30 Nisan 2012 Pazartesi

LOST AND FOUND

                Night is falling. And my endless dreams are beginning again. When will my journey come to an end ? My hopes are fading. Sometimes I dream about my future and  my past - There is nothing. I'd like to think about my existence. but a question always pops up says " Why do I exist?". As a believer, the answer is purely known. There is no doubt. But as a humankind, How can I find my true being? These questions are always playing tricks on my mind. I need the answer of my being, my existence. May Allah help me.

                I have some friends. But I don't call them as my real friends. Because they are living like unbelievers and I don't want to be one of them. I know the half answer of my being and my existence.So  I have to stay away from them even though there will be loneliness at the end of the road. That is acceptable. From my childhood, I almost have no friends. The friends I could have left me alone. So, This is why I can accept this situation.

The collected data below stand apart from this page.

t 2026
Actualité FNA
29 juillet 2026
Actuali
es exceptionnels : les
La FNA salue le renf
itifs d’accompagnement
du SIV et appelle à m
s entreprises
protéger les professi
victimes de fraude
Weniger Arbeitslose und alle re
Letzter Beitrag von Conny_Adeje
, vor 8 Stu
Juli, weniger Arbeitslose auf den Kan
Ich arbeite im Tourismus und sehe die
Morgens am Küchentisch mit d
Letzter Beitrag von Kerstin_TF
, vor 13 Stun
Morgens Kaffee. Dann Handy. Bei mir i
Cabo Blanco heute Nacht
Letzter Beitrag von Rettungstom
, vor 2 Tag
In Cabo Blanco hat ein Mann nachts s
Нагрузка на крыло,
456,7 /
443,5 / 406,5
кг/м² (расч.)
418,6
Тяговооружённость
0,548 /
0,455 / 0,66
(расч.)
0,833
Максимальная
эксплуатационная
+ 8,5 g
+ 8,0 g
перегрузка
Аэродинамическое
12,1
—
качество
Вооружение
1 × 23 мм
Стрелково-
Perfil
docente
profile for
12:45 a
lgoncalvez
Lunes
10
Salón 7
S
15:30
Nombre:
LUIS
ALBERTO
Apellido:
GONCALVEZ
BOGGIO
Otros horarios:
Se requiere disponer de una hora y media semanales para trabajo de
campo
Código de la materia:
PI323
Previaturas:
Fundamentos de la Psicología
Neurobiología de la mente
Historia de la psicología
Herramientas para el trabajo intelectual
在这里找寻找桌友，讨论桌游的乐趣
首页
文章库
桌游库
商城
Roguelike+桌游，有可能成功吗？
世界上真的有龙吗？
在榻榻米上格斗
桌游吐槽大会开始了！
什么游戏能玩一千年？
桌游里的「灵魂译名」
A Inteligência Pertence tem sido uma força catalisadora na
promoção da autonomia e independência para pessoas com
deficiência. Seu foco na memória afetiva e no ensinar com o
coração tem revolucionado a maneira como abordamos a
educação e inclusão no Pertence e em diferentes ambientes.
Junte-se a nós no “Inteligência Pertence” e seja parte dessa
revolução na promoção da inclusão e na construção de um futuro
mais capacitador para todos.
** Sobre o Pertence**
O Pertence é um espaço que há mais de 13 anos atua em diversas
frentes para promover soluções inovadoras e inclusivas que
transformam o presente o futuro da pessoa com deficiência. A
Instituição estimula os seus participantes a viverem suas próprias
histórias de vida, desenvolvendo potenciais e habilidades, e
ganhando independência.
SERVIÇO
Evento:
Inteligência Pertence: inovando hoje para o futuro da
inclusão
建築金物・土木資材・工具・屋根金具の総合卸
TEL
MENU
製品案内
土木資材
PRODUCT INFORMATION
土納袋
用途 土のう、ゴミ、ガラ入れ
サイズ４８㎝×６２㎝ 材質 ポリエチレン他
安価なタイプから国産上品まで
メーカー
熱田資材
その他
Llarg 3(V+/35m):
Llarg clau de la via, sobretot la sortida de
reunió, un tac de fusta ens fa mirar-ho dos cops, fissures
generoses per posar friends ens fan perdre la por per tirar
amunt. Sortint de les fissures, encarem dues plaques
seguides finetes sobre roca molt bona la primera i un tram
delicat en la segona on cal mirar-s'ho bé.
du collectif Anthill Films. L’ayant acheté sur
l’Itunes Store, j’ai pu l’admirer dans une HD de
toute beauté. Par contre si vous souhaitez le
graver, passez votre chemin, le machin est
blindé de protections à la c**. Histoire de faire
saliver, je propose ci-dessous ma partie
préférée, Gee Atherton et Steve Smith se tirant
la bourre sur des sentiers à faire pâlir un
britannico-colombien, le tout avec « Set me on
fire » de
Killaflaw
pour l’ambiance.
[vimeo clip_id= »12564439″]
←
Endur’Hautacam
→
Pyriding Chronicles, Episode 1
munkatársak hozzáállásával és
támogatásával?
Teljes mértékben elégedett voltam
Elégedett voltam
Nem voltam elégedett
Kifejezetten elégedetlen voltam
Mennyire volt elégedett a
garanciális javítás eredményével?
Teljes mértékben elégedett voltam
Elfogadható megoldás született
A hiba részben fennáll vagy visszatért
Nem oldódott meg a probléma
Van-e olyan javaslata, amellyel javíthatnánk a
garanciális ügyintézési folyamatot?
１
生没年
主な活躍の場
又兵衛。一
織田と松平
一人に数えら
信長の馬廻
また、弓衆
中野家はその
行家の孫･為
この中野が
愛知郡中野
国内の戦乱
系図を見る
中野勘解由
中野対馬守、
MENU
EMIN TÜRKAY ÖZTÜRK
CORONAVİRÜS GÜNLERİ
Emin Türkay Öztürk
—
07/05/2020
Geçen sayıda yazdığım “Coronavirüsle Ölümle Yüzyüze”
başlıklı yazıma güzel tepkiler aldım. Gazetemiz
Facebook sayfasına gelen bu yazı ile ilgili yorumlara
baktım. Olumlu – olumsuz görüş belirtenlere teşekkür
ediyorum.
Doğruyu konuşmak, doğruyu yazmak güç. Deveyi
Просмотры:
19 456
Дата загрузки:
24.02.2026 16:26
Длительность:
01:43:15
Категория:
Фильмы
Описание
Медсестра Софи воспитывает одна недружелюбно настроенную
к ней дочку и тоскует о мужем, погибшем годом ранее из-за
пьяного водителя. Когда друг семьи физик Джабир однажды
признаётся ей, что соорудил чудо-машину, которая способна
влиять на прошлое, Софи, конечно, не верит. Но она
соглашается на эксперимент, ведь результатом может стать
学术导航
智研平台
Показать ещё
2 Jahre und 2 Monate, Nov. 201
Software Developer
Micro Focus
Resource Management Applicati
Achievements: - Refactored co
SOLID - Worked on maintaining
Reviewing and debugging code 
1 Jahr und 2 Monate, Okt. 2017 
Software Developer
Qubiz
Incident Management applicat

                Everything is so fragile here, in this world. When I'm touched to someone, something or some idea, seems like they will be broken. But I don't want to stay in my mind. I feel like I have to do something. But I can't. I don't want to live doing nothing. It is a matter of life and death, for me. So it can't be done without someone's support. Oh, Allah save me from myself and assist me.

                Once, I have some good ideas. I have some knowledge about almost everything I like. But the world I am living in , consumed everything I possessed .  Everything  vanished in a blink of eye. How could it happen? I don't know. Every second of my life, I need some sleep. Without it, I can't do anything. Darkness has fallen into my life. When I was a child, I used to weep at the corner.  And now sadly I am at the same place "on my own". No one can nor want to help me, nothing can save me.

                Sometimes, humankind can't make it on humankind's own. I need someone to save me from this meaningless life- a life like hell; someone to save me from torturing myself even within my deepest dreams. I am not afraid of losing my belief. For the only thing that can save me is my belief. I know, these days will pass away- that what makes me patient.

                I know these days aren't far away. They are waiting me somewhere in my life. I hope, I can wait. Because I have no  people "believers" around me. And If I continue to stay with unbeliever people; I am afraid of being one of them. So pray for me people. Pray for me my brothers and sisters around the world. You are my last hope!